• What the task requires
Present every one of the records below as a numbered list, leaving out any blank lines.

• Records supplied
+++

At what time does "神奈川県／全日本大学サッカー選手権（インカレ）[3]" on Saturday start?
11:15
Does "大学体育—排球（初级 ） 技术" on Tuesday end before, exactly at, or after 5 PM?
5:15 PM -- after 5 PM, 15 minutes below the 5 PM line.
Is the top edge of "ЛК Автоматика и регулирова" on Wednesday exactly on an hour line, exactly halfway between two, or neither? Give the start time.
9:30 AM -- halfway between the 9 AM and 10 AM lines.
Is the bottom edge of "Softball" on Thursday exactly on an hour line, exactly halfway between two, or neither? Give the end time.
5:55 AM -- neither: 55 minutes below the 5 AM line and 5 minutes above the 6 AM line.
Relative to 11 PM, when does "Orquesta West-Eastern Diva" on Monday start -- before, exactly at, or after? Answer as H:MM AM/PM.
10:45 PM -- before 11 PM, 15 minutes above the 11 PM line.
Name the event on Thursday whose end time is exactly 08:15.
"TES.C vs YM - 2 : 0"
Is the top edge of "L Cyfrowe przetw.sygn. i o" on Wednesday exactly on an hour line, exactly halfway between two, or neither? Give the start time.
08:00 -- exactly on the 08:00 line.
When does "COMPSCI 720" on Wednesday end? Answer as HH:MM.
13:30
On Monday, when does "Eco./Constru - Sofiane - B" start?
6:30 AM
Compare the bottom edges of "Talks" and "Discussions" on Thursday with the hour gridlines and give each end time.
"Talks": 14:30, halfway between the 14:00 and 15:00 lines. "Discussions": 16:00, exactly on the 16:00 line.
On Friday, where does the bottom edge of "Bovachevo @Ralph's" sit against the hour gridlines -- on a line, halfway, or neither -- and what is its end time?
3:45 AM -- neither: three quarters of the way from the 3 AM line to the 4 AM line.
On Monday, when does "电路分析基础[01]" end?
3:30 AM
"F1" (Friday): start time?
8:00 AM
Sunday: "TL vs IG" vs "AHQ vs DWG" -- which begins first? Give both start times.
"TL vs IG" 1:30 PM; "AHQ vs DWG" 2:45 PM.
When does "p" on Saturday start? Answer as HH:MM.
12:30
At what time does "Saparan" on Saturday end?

+++

• Complete answer
1. At what time does "神奈川県／全日本大学サッカー選手権（インカレ）[3]" on Saturday start?
2. 11:15
3. Does "大学体育—排球（初级 ） 技术" on Tuesday end before, exactly at, or after 5 PM?
4. 5:15 PM -- after 5 PM, 15 minutes below the 5 PM line.
5. Is the top edge of "ЛК Автоматика и регулирова" on Wednesday exactly on an hour line, exactly halfway between two, or neither? Give the start time.
6. 9:30 AM -- halfway between the 9 AM and 10 AM lines.
7. Is the bottom edge of "Softball" on Thursday exactly on an hour line, exactly halfway between two, or neither? Give the end time.
8. 5:55 AM -- neither: 55 minutes below the 5 AM line and 5 minutes above the 6 AM line.
9. Relative to 11 PM, when does "Orquesta West-Eastern Diva" on Monday start -- before, exactly at, or after? Answer as H:MM AM/PM.
10. 10:45 PM -- before 11 PM, 15 minutes above the 11 PM line.
11. Name the event on Thursday whose end time is exactly 08:15.
12. "TES.C vs YM - 2 : 0"
13. Is the top edge of "L Cyfrowe przetw.sygn. i o" on Wednesday exactly on an hour line, exactly halfway between two, or neither? Give the start time.
14. 08:00 -- exactly on the 08:00 line.
15. When does "COMPSCI 720" on Wednesday end? Answer as HH:MM.
16. 13:30
17. On Monday, when does "Eco./Constru - Sofiane - B" start?
18. 6:30 AM
19. Compare the bottom edges of "Talks" and "Discussions" on Thursday with the hour gridlines and give each end time.
20. "Talks": 14:30, halfway between the 14:00 and 15:00 lines. "Discussions": 16:00, exactly on the 16:00 line.
21. On Friday, where does the bottom edge of "Bovachevo @Ralph's" sit against the hour gridlines -- on a line, halfway, or neither -- and what is its end time?
22. 3:45 AM -- neither: three quarters of the way from the 3 AM line to the 4 AM line.
23. On Monday, when does "电路分析基础[01]" end?
24. 3:30 AM
25. "F1" (Friday): start time?
26. 8:00 AM
27. Sunday: "TL vs IG" vs "AHQ vs DWG" -- which begins first? Give both start times.
28. "TL vs IG" 1:30 PM; "AHQ vs DWG" 2:45 PM.
29. When does "p" on Saturday start? Answer as HH:MM.
30. 12:30
31. At what time does "Saparan" on Saturday end?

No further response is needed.